- She doesn't think I should try out for American Idol after hearing me sing to my IPOD! (I was crushed!)
- She is not afraid to tell my husband she has to pee even when he has told us a million times he is not stopping every hour! (We really just wanted to see how many times we could get him to stop. So we had several "Fake Pee" breaks.)
- She has no fear of inner city urban neighborhoods! (Just like me and completely unlike Wally!)
- She will squeeze her arm into any crevice in the car that my kids ask her to, to get something they have dropped. Seriously! Even if it means her arm will be stuck for many many miles (because Wally won't stop to help, as mentioned above).
- Since she got her new stylish, groovy hairdo, a family of 4 can get ready faster than she can!
- She will actually try seafood if someone else orders it for her and tells her it's okra.
- She convinced everyone that being 37 and single is "NOT" an alternative lifestyle!
- She is not afraid to float out in the Gulf of Mexico even when her BFF is yelling, "Julie! Julie! You are really far out there! Don't you watch shark week? And I don't even want to tell you what happened to Alex Kitner on Jaws!" She just laughs and floats out farther and farther into the deep blue sea.
- She is not afraid to spend oodles of money to purchase any and all available bathing suits on the open market! (That was fun!)
- She started off the vacation like an Olympic Triathlete, but after a week with my family... she collapsed and almost died like Aunt Edna on National Lampoon's Family Vacation!
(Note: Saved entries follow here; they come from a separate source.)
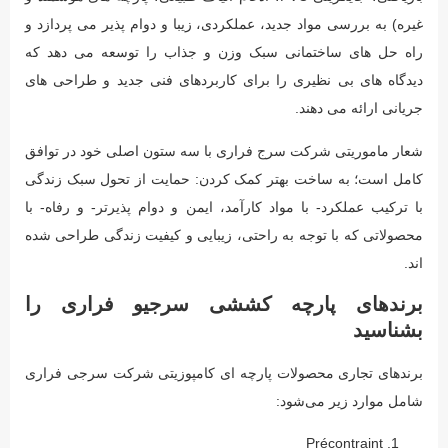
غیره) به بررسی مواد جدید، عملکردی، زیبا و دوام پذیر می پردازد و
راه حل های ساختمانی سبک وزن و جذاب را توسعه می دهد که
دیدگاه های بی نظیری را برای کاربردهای فنی جدید و طراحی های
جریانی ارائه می دهند.
شعار ماموریتی شرکت سرج فراری با سه ستون اصلی خود در توافق
کامل است؛ به ساخت بهتر کمک کردن: حمایت از تحول سبک زندگی
با ترکیب عملکرد- با مواد کارآمد، ایمن و دوام پذیرتر- و رفاه- با
محصولاتی که با توجه به راحتی، زیبایی و کیفیت زندگی طراحی شده
اند.
برندهای پارچه کششی سرجیو فراری را
بشناسید
برندهای تجاری محصولات پارچه ای کامپوزیتی شرکت سرجی فراری
شامل موارد زیر می‌شود:
Précontraint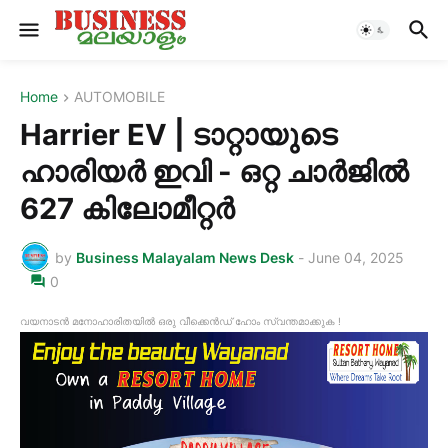
Home
AUTOMOBILE
Harrier EV | ടാറ്റായുടെ
ഹാരിയർ ഇവി - ഒറ്റ ചാർജിൽ
627 കിലോമീറ്റർ
by
Business Malayalam News Desk
-
June 04, 2025
0
വയനാടൻ മനോഹാരിതയിൽ ഒരു വീക്കെൻഡ് ഹോം സ്വന്തമാക്കുക !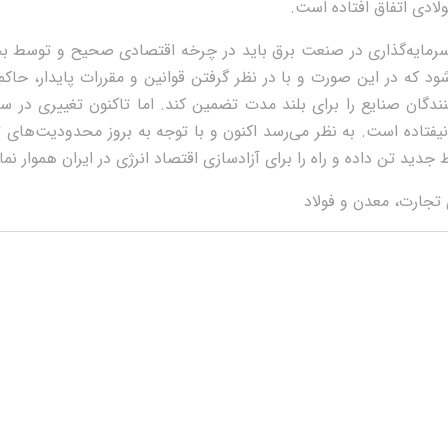
لادی اتفاق افتاده است.
م سرمایه‌گذاری در صنعت برق باید در چرخه اقتصادی صحیح و توسط ب
شود که در این صورت و با در نظر گرفتن قوانین و مقررات پایدار، حاکم
نندگان صنایع را برای بلند مدت تضمین کند. اما تاکنون تغییری در 
 نیفتاده است. به نظر می‌رسد اکنون و با توجه به بروز محدودیت‌های ت
 جدید تن داده و راه را برای آزادسازی اقتصاد انرژی در ایران هموار نما
 تجارت، معدن و فولاد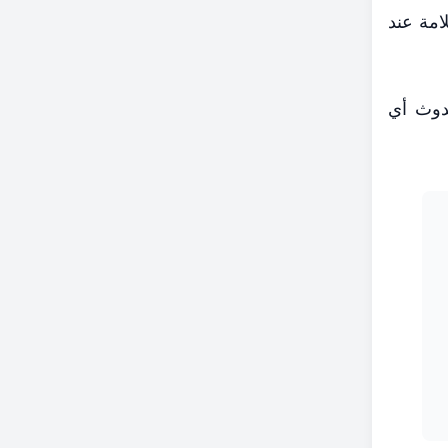
امة عند
حدوث أي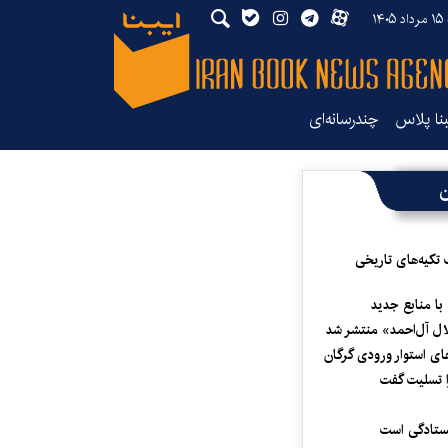
۱۴
بنا پلاس
چندرسانه‌ای
ن
 تکیه‌های تاریخی
 با منابع جدید
لال آل‌احمد» منتشر شد
ای استوار ورودی گرگان
 تسلیت گفت
یستادگی است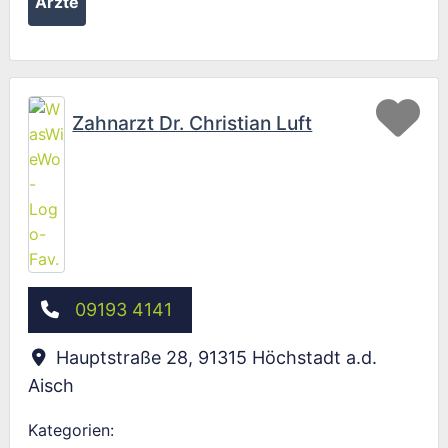
Ärzte
Fav
Zahnarzt Dr. Christian Luft
09193 4141
Hauptstraße 28
,
91315
Höchstadt a.d.
Aisch
Kategorien: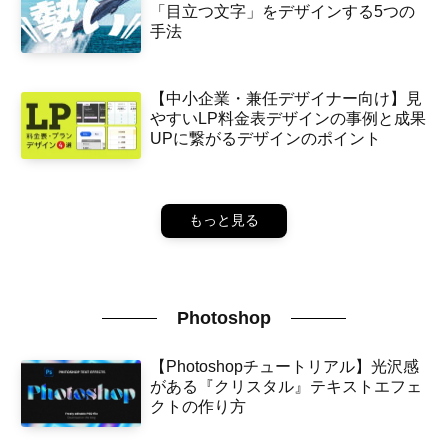
「目立つ文字」をデザインする5つの
手法
【中小企業・兼任デザイナー向け】見
やすいLP料金表デザインの事例と成果
UPに繋がるデザインのポイント
もっと見る
Photoshop
【Photoshopチュートリアル】光沢感
がある『クリスタル』テキストエフェ
クトの作り方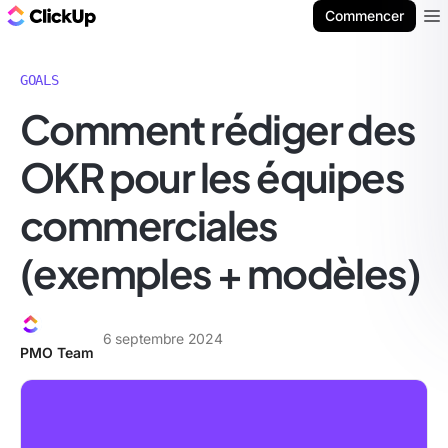
ClickUp Blog
Commencer
Ope
GOALS
Comment rédiger des
OKR pour les équipes
commerciales
(exemples + modèles)
6 septembre 2024
PMO Team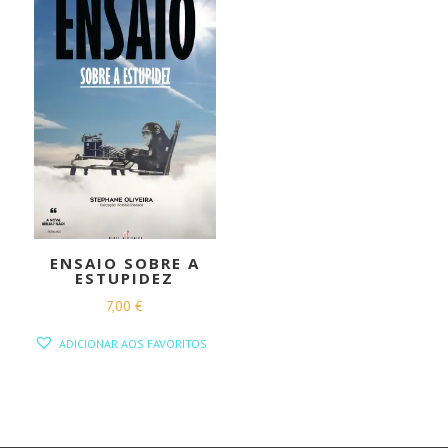
ENSAIO SOBRE A
ESTUPIDEZ
7,00
€
ADICIONAR AOS FAVORITOS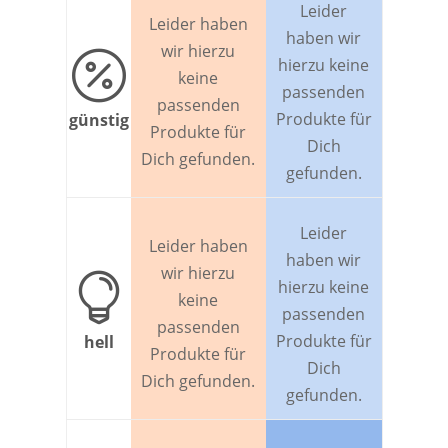
Leider
Leider haben
haben wir
wir hierzu

hierzu keine
keine
passenden
passenden
Produkte für
günstig
Produkte für
Dich
Dich gefunden.
gefunden.
Leider
Leider haben
haben wir
wir hierzu

hierzu keine
keine
passenden
passenden
Produkte für
hell
Produkte für
Dich
Dich gefunden.
gefunden.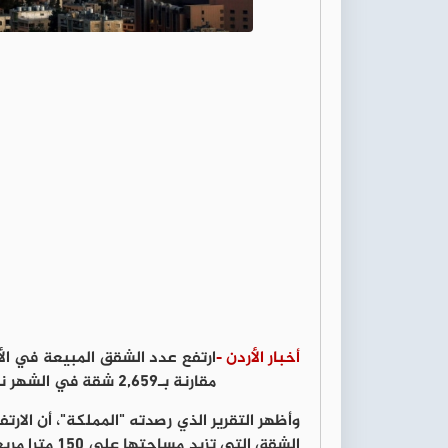
أخبار الأردن -
مقارنة بـ2,659 شقة في الشهر نفسه من عام 2025، وفق تقرير دائرة الأراضي والمساحة.
وأظهر التقرير الذي رصدته "المملكة"، أن الا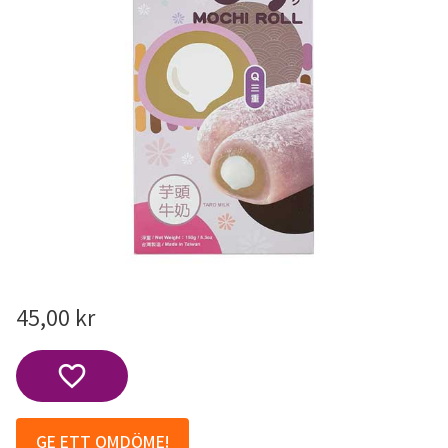
45,00
kr
Lägg till i favoriter
GE ETT OMDÖME!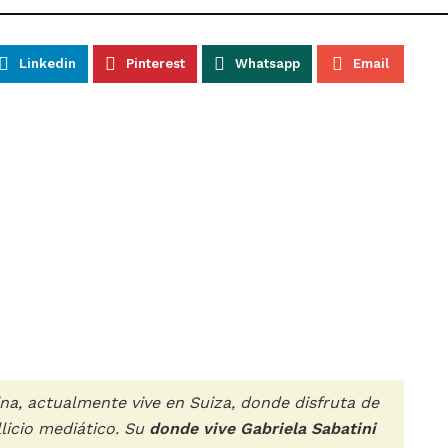
Linkedin
Pinterest
Whatsapp
Email
tina, actualmente vive en Suiza, donde disfruta de
llicio mediático. Su
donde vive Gabriela Sabatini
We seriously thought we were gonna have to strap her to the top of the car with her cell phone ducked taped to her body on the way home. It was touch and go people!!!!
Actually, I learned a lot more! But honestly, I had a great time with you BFF and I am really glad we didn't kill you on our vacation. Not everyone gets to spend a full week with the family and friends they love so dearly and I feel extremely lucky that you were willing to spend that time with us! It was a trip I will never forget. Thanks pal!
1 comment:
Hey thanks for letting the old single friend tag along on your family vacation... I learned a lot too, like don't eat frog legs that look just like a person's butt and legs...they don't taste like chicken! You're right, though, most people don't get a lot of chances to spend a week on the beach with their best pal, so I'm really glad you put up with my pee stops, throwing up, snoring on the balcony, and getting my appendages stuck in places...we single people are high maintenance! And now that I watched Jaws I, II, and part of III this week, number 8 on your list really hits home! You know a school of fish swam around me out there...they were probably running from a great white! Thanks for the list pal and for the vacay! Wish I was back on that beach right now!